---------- INPUT RECORDS
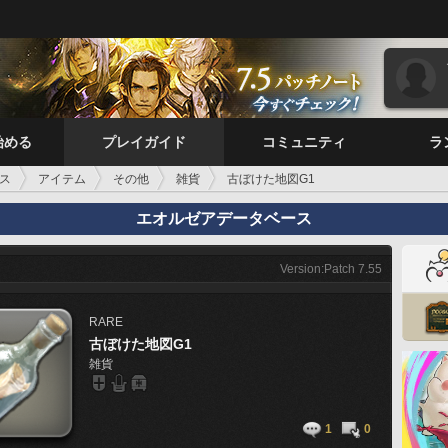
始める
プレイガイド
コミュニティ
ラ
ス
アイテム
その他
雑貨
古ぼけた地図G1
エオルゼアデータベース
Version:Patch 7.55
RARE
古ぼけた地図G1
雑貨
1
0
--------------------
*WHAT THE TASK ASKS*:
Rewrite the text of the rows, replacing each "雑貨" with "素材" and leaving everything else unchanged. Omit the pictures from your answer.

*RESPONSE TO THIS TASK*:
始める
プレイガイド
コミュニティ
ラ
ス
アイテム
その他
素材
古ぼけた地図G1
エオルゼアデータベース
Version:Patch 7.55
RARE
古ぼけた地図G1
素材
1
0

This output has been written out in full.